[Exercise directions]
Copy out the lines of the records from the one containing "Instituto Universitario de" through the one containing "Про засаду (часть 7)", including both of those lines. Leave out the pictures.

[Data in this exercise]

::::::::::

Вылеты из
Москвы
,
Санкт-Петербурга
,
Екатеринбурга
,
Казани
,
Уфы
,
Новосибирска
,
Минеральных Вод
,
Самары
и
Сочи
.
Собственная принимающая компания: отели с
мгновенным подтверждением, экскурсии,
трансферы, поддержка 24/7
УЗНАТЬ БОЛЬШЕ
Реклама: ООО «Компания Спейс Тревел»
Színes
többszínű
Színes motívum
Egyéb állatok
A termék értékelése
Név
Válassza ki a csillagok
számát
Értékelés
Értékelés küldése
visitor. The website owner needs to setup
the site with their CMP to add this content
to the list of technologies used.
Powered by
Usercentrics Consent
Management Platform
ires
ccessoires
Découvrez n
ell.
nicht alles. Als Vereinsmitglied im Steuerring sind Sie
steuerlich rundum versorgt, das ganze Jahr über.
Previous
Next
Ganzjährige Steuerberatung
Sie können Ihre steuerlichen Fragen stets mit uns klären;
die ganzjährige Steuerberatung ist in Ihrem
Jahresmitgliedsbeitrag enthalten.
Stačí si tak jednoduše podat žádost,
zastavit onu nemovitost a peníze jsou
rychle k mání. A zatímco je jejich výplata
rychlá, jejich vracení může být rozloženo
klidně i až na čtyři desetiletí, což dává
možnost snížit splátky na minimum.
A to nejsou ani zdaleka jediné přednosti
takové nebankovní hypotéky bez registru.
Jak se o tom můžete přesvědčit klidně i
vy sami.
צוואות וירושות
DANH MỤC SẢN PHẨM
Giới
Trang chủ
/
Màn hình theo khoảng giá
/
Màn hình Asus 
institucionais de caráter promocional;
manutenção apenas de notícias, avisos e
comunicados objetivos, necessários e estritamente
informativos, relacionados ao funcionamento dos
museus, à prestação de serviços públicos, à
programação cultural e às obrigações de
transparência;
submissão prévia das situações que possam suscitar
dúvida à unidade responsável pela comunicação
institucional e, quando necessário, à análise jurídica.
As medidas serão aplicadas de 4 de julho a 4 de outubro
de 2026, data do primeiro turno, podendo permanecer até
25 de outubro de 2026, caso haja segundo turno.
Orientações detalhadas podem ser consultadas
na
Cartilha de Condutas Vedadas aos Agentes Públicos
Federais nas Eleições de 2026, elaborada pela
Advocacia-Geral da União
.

::::::::::

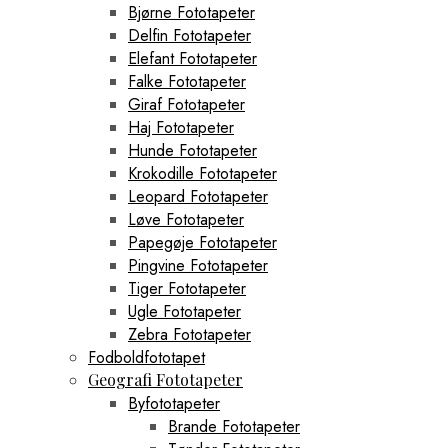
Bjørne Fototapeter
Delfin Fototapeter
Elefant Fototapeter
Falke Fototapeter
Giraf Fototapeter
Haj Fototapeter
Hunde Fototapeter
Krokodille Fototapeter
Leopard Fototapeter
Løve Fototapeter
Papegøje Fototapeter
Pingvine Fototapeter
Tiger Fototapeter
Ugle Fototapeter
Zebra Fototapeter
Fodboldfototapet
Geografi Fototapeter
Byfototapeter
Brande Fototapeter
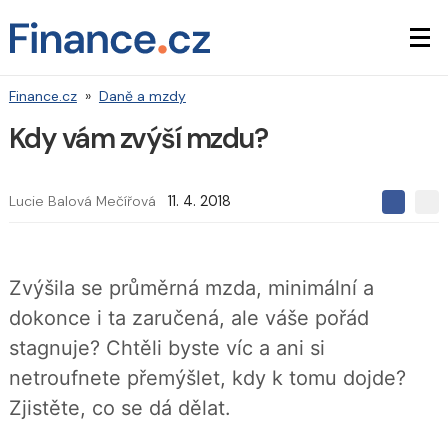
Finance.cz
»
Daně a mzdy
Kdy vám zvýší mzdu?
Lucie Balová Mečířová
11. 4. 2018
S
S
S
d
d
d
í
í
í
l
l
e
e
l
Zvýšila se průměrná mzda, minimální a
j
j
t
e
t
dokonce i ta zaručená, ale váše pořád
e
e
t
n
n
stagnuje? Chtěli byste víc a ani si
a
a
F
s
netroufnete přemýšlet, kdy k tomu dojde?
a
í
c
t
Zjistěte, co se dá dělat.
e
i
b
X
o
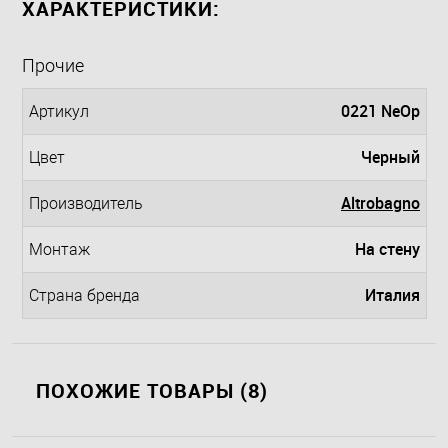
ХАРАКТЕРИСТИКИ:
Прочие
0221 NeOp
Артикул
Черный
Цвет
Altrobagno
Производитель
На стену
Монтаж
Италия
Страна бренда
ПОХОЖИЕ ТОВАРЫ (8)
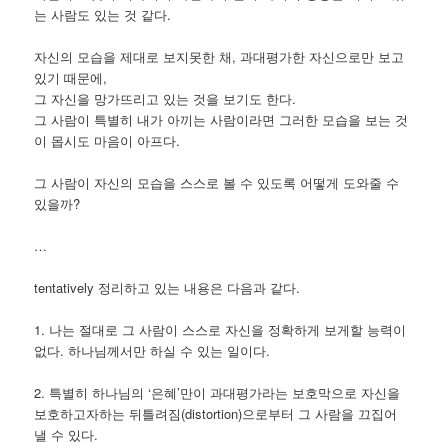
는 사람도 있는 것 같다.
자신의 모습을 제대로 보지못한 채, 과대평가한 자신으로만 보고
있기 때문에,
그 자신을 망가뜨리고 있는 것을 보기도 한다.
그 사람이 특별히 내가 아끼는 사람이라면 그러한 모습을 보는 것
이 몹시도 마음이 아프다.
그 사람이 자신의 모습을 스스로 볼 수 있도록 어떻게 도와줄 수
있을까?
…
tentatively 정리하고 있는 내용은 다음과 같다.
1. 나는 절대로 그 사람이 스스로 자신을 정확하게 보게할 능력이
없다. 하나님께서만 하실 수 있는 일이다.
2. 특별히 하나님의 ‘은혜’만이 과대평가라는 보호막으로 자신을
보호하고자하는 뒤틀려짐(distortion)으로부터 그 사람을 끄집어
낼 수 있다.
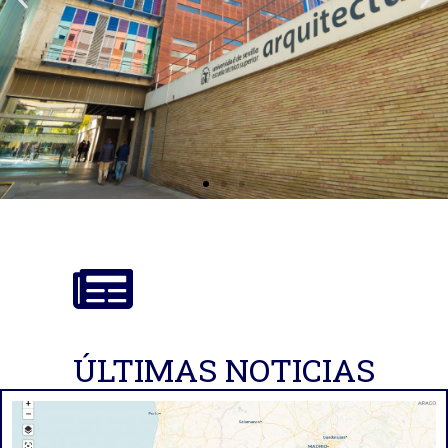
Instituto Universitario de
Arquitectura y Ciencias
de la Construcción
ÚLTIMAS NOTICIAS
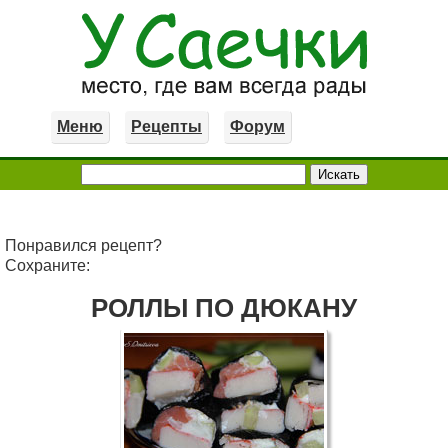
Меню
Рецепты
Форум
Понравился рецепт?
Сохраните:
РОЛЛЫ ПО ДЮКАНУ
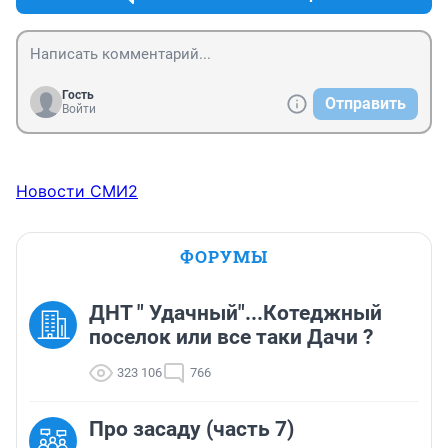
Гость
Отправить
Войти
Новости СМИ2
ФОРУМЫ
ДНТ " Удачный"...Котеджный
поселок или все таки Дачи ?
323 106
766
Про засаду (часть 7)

::::::::::

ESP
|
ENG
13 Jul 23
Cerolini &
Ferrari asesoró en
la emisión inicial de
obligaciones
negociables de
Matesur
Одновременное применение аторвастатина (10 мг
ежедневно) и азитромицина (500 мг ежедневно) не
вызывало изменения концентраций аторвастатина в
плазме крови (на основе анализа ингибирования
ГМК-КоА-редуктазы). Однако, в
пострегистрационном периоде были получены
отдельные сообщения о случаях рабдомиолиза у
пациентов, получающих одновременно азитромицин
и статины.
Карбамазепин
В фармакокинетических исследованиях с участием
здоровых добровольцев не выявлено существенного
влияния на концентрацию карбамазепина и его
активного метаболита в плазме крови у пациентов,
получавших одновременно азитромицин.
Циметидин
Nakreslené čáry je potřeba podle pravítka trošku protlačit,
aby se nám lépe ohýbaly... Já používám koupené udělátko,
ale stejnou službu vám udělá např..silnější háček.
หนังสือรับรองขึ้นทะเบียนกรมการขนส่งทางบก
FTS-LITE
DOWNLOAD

::::::::::

[Solution]
Instituto Universitario de
Arquitectura y Ciencias
de la Construcción
ÚLTIMAS NOTICIAS
Меню
Рецепты
Форум
Понравился рецепт?
Сохраните:
РОЛЛЫ ПО ДЮКАНУ
Гость
Отправить
Войти
Новости СМИ2
ФОРУМЫ
ДНТ " Удачный"...Котеджный
поселок или все таки Дачи ?
323 106
766
Про засаду (часть 7)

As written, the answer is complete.